[Start of Attachment]

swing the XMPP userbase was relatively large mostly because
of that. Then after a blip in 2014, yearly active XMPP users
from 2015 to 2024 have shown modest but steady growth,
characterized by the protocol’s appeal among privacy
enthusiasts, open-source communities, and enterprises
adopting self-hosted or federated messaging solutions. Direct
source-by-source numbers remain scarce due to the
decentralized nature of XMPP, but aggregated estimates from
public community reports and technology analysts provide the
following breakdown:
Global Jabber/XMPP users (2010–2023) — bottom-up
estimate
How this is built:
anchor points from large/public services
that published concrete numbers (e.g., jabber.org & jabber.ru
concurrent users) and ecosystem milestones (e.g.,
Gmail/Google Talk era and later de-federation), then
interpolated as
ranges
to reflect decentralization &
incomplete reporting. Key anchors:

[End of Attachment]
[Start of Attachment]

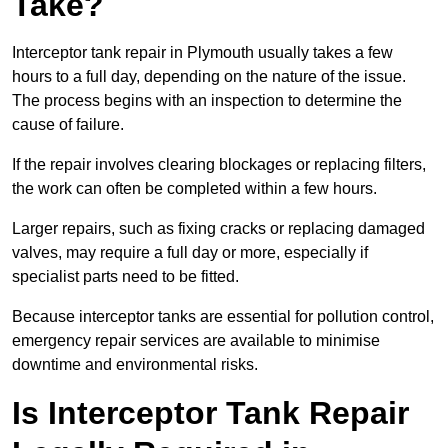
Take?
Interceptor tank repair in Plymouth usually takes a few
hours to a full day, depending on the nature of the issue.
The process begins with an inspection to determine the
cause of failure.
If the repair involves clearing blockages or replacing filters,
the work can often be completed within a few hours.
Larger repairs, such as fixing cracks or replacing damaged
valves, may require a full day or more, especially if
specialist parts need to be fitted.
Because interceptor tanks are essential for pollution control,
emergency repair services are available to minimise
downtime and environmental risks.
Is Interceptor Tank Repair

[End of Attachment]

## THE PROBLEM:
Please return only the lines above, starting at the line that has "the work can" and ending at the line that has "Is Interceptor Tank Repair", keeping both and leaving each one unchanged.

## RESULT OF THIS TASK:
the work can often be completed within a few hours.
Larger repairs, such as fixing cracks or replacing damaged
valves, may require a full day or more, especially if
specialist parts need to be fitted.
Because interceptor tanks are essential for pollution control,
emergency repair services are available to minimise
downtime and environmental risks.
Is Interceptor Tank Repair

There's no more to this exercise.